The Walking Dead creator allegedly leaked celebrity data

Skybound Entertainment, the company behind The Walking Dead series, allegedly suffered a data breach with attackers selling sensitive data of users and employees on a criminal forum.

Unknown attackers posted an ad on an underground criminal marketplace, allegedly selling data stolen from Skybound Entertainment, a US-based multiplatform company best known for creating The Walking Dead comic book series.

We reached out to Skybound Entertainment for comment but haven’t received a response before going to press.

The attackers claim the database-for-sale contains data on every user on the Skybound.com website, including their first and last names, phone numbers, email, and home addresses. The leaked customer pool comprises around 200,000 users.

The supposed leak includes emails and passwords of Skybound employees, which, according to the attackers, includes data on celebrities. Skybound Entertainment was established by Robert Kirkman and David Alpert. Recently, Kirkman worked on the comedy horror film Renfield, starring Nicolas Cage and Nicholas Hoult.

The database is said to include information on customer payments. A data sample of a payment that attackers included in the ad, reviewed by the Cybernews research team, displays complete customer information such as a delivery address, shipping method, goods purchased, and last four digits of the payment card.

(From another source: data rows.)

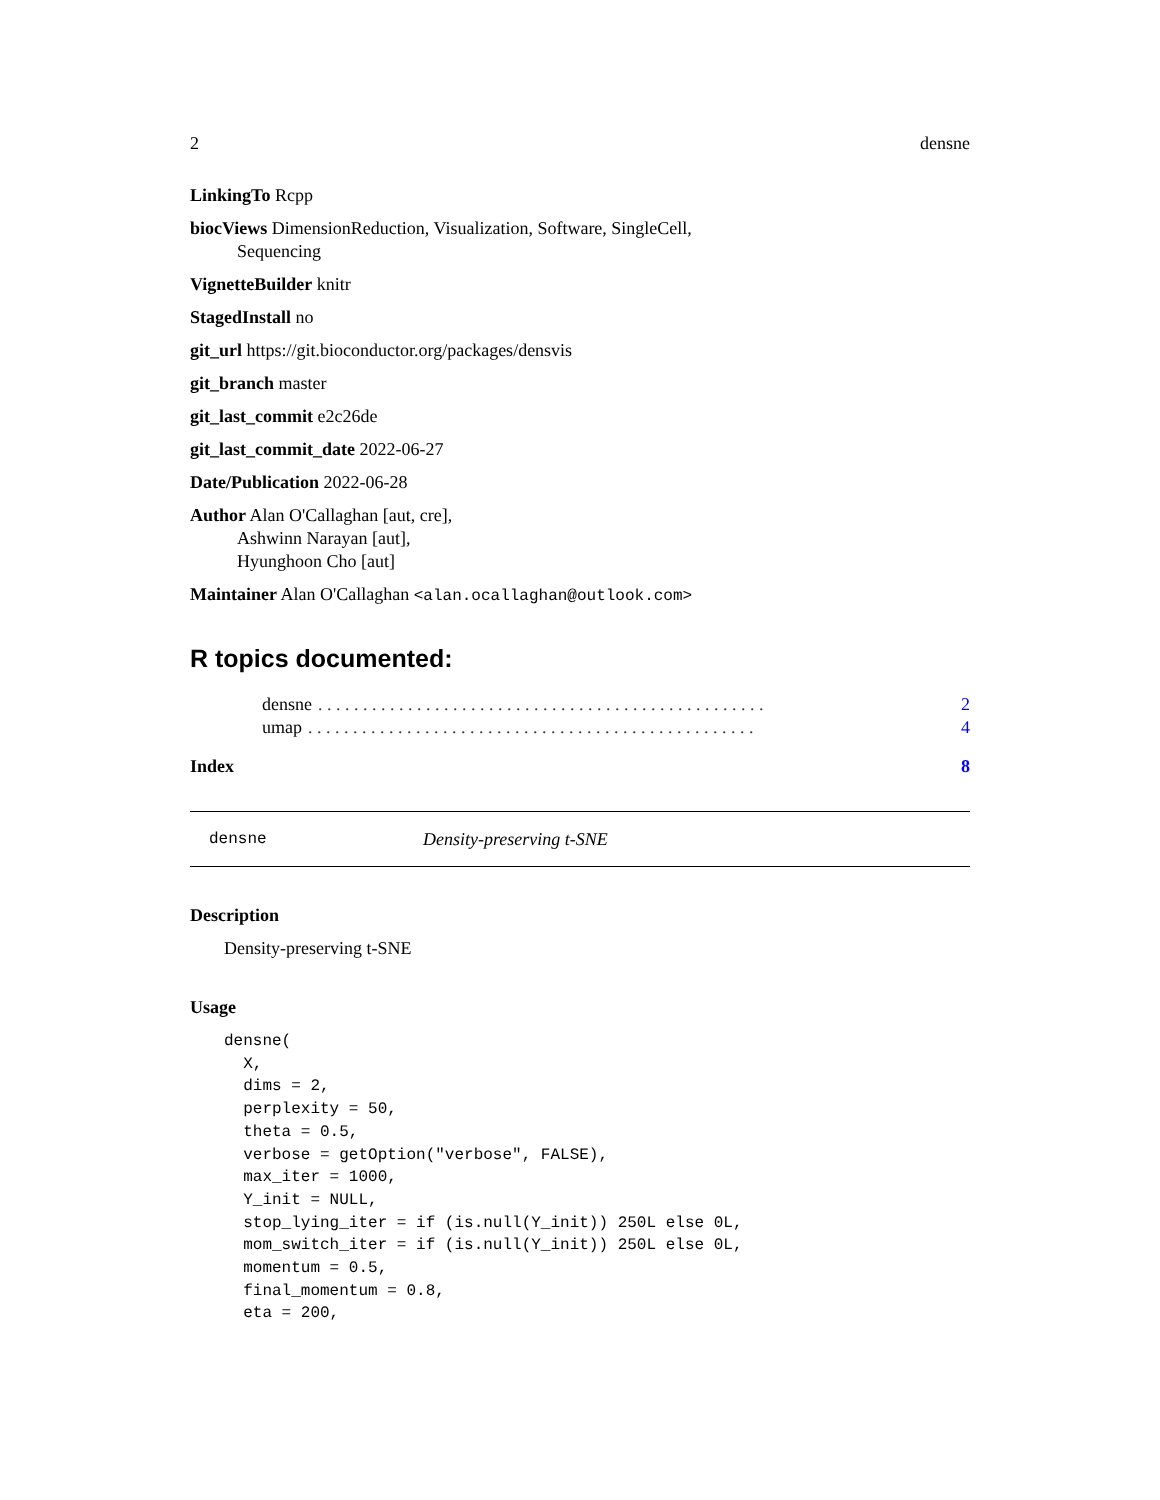2 densne
LinkingTo Rcpp
biocViews DimensionReduction, Visualization, Software, SingleCell,
Sequencing
VignetteBuilder knitr
StagedInstall no
git_url https://git.bioconductor.org/packages/densvis
git_branch master
git_last_commit e2c26de
git_last_commit_date 2022-06-27
Date/Publication 2022-06-28
Author Alan O'Callaghan [aut, cre],
Ashwinn Narayan [aut],
Hyunghoon Cho [aut]
Maintainer Alan O'Callaghan <alan.ocallaghan@outlook.com>
R topics documented:
densne. . . . . . . . . . . . . . . . . . . . . . . . . . . . . . . . . . . . . . . . . . . . . . . . . . 2
umap. . . . . . . . . . . . . . . . . . . . . . . . . . . . . . . . . . . . . . . . . . . . . . . . . . 4
Index 8
densne Density-preserving t-SNE
Description
Density-preserving t-SNE
Usage
densne(
  X,
  dims = 2,
  perplexity = 50,
  theta = 0.5,
  verbose = getOption("verbose", FALSE),
  max_iter = 1000,
  Y_init = NULL,
  stop_lying_iter = if (is.null(Y_init)) 250L else 0L,
  mom_switch_iter = if (is.null(Y_init)) 250L else 0L,
  momentum = 0.5,
  final_momentum = 0.8,
  eta = 200,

While the attackers claim they have access to data on 200,000 payments, the sample includes only one. This means that they could be bluffing, having accessed few payments.

The attackers, who only registered on the underground forum on May 8th, say they also stole Skybound’s source code. Source code leaks pose severe security issues to companies as threat actors can glimpse the company’s intellectual property and system data. Revealing source code can allow attackers to craft targeted security exploits.

According to the team, Skybound seems to have noticed a leaky database, which was likely closed around April 7th, 2023. It’s not entirely clear how the attackers accessed Skybound’s seller’s page, but one way they might’ve done it is by granting themselves admin rights while they still had access to Skybounds servers.

While threat actors allege selling a trove of sensitive personal data, the asking price for the dataset is unusually low. The pricing could point to inexperienced attackers or signal the data included could be considered ‘low quality’ in the cybercriminal underworld.

While the never-ending stream of data breaches can cause fatigue, the dangers of losing one’s own persist. For example, cybercriminals can use personal information to commit fraud: from identity theft and phishing attacks to opening new credit accounts, making unauthorized purchases, or obtaining loans under false pretenses.

Experts warn that even seemingly insignificant pieces of leaked personal information can be collated to have a devastating impact. Victims whose data has been leaked often don’t realize they have been compromised and therefore take no action to mitigate the outcome.